In there, like so many, he learned to smoke, drink, how to fight and, if necessary, kill.

Finally, he came home — a veteran, shot up, scarred up and wounded. They gave him a disability check, but they could never give him back his health, or his right frame of mind.

In order to push it out of his mind, Leroy drank heavier and heavier. Because of a war injury, in which they had to put a steel plate in his head, they put him on medication to keep him “normal.”

Sometimes, if he missed taking the medication, he said voices came inside his head and gave him orders and told him things to do. Quite often, his mind reverted back to the battles, and he would grab one of his rifles and begin to call cadence and march and shoot and give orders.

Finally, someone would call Dad or the law and say Leroy is liable to hurt someone.

Sometimes Dad and Mom would go get him, and get him back on his medication, and he would go back to being “normal.” Sometimes the law came and overpowered him, with him thinking the enemy was overrunning the camp. He would then be carted off to jail spewing profanity, and vowing never to surrender to the enemy.

So you see, the real Leroy never came back home. A disability check could never compensate for the harm done.

Because of thousands of Leroy’s, we live in the greatest country and freest world known in human history.

Leroy died relatively young of a heart attack, and the community relaxed.

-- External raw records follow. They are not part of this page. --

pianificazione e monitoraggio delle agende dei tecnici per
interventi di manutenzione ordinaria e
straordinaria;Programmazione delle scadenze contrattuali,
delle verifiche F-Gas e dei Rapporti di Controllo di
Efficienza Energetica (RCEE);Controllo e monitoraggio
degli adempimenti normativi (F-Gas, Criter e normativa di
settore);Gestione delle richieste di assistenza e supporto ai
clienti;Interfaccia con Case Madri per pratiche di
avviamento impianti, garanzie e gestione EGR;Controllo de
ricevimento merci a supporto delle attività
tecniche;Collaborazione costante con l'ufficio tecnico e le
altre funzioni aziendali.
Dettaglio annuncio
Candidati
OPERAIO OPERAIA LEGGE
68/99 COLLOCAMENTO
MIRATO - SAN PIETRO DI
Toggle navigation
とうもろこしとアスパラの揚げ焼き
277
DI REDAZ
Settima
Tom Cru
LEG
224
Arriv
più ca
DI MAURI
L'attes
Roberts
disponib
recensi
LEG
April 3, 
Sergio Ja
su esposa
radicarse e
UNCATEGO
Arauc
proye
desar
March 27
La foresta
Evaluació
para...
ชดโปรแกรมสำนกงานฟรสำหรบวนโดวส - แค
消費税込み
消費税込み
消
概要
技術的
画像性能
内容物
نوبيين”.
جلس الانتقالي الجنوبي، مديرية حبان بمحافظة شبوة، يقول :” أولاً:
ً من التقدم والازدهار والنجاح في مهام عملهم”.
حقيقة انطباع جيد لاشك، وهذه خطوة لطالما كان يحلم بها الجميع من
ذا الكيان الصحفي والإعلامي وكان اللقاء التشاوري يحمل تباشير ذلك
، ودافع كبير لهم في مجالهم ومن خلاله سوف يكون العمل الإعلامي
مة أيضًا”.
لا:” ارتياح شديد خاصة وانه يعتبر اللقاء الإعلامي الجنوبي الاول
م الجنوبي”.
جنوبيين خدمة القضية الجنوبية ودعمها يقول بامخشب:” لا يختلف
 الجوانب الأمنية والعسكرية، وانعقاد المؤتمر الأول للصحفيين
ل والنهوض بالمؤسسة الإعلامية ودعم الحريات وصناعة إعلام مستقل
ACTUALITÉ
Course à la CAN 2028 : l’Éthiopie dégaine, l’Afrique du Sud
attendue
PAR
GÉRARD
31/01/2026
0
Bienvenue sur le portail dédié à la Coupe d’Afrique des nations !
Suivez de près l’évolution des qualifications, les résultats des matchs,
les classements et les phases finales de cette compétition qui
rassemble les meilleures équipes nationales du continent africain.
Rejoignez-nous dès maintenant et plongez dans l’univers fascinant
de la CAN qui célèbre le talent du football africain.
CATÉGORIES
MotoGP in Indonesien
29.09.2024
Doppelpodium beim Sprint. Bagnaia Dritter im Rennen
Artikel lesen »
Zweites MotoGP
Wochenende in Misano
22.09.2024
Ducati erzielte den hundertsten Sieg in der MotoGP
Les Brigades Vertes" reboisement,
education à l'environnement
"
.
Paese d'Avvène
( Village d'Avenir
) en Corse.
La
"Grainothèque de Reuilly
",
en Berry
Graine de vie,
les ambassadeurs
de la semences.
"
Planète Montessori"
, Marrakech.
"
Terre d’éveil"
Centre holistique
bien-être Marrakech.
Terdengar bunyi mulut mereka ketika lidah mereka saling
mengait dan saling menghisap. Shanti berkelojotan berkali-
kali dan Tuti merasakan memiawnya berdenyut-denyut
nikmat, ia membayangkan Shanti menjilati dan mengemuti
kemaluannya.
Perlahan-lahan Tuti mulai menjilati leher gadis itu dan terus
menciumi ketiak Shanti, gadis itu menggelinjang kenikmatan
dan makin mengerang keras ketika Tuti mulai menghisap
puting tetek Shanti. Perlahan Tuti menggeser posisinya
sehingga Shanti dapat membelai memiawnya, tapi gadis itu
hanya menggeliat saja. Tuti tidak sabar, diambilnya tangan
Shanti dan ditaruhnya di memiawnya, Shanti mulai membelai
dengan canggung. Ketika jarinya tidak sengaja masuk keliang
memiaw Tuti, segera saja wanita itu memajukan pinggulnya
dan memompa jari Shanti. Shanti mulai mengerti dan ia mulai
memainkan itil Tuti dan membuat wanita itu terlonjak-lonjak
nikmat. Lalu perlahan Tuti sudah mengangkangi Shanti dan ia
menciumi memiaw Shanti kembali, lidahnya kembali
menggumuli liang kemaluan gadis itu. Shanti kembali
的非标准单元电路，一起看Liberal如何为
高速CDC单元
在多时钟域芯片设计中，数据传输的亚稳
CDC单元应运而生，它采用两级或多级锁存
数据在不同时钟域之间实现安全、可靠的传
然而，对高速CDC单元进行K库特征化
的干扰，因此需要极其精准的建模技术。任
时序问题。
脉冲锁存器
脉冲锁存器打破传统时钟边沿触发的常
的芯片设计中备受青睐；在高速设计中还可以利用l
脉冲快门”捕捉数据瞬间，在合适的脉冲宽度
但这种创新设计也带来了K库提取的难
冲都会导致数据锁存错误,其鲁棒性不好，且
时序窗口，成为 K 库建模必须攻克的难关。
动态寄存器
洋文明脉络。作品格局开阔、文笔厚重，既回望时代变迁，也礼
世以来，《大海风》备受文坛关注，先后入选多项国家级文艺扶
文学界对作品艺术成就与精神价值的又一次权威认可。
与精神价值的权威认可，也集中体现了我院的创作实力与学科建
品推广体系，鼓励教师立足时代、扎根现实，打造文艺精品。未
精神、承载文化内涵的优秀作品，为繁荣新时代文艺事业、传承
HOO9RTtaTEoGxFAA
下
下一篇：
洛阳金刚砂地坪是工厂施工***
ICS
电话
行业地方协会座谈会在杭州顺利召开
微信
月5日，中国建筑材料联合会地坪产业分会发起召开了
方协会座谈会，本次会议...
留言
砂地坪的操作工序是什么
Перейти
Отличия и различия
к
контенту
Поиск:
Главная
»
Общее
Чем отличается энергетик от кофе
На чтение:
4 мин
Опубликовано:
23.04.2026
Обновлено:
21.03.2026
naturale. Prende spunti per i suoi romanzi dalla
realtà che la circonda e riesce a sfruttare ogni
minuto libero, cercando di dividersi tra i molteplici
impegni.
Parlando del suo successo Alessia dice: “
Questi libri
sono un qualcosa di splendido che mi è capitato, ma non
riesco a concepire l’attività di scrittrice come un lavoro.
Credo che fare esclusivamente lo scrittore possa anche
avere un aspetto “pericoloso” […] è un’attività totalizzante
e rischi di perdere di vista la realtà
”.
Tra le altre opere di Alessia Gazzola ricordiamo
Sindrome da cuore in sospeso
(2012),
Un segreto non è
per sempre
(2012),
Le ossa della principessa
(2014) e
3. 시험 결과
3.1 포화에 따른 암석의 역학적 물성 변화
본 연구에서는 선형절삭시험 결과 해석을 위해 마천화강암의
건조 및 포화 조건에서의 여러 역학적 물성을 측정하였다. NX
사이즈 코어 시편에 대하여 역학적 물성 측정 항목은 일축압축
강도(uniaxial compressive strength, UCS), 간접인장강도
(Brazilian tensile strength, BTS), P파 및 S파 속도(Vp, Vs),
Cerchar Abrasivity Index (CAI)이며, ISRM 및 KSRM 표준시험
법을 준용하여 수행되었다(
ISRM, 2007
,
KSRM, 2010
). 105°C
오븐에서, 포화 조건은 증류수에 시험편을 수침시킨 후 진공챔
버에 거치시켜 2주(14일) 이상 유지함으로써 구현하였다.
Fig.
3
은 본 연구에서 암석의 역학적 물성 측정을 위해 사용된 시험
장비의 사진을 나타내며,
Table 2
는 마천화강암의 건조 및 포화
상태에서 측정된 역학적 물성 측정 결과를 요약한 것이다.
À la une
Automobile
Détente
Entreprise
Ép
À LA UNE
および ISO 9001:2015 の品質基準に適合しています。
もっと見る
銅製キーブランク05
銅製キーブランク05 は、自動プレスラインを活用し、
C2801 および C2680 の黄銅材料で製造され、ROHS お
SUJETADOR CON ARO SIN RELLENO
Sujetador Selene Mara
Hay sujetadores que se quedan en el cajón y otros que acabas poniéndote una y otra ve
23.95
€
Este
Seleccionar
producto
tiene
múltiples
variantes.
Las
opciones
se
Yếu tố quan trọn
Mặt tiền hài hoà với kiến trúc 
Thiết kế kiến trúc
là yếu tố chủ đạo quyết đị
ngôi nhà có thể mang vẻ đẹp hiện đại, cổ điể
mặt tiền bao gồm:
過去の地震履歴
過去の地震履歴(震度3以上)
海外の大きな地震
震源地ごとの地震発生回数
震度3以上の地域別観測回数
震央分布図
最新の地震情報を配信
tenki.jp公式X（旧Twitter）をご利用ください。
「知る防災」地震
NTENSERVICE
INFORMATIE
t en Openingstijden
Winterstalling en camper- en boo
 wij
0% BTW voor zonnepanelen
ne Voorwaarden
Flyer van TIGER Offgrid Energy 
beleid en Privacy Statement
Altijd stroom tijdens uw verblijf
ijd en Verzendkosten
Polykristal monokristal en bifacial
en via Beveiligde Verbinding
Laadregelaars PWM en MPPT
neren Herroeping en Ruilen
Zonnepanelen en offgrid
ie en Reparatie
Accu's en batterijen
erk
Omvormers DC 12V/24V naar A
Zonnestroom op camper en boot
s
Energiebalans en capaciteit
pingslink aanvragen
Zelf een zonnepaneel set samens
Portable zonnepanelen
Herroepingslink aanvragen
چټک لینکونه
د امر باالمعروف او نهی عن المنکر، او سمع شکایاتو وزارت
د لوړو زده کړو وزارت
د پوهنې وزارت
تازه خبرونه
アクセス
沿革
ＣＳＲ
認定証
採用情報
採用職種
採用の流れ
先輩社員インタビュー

Many times, Mom was hurt and humiliated by his actions and language, but she always loved him. She died in 1987, never forgetting the horror she saw Leroy live through.

Across this great land, there are thousands of veterans like Leroy — crippled and scarred, physically and mentally. They pay and their families pay.

Let us remember and teach our children about the history of our great nation, and about the many men and women that fought to make our land the greatest in the world, our veterans.

On this Veterans Day 2018, let us give honor to our veterans. Like the words of the great poet Rudyard Kipling, let us say, “Oh Lord God of Host, be with us yet, lest we forget, lest we forget.”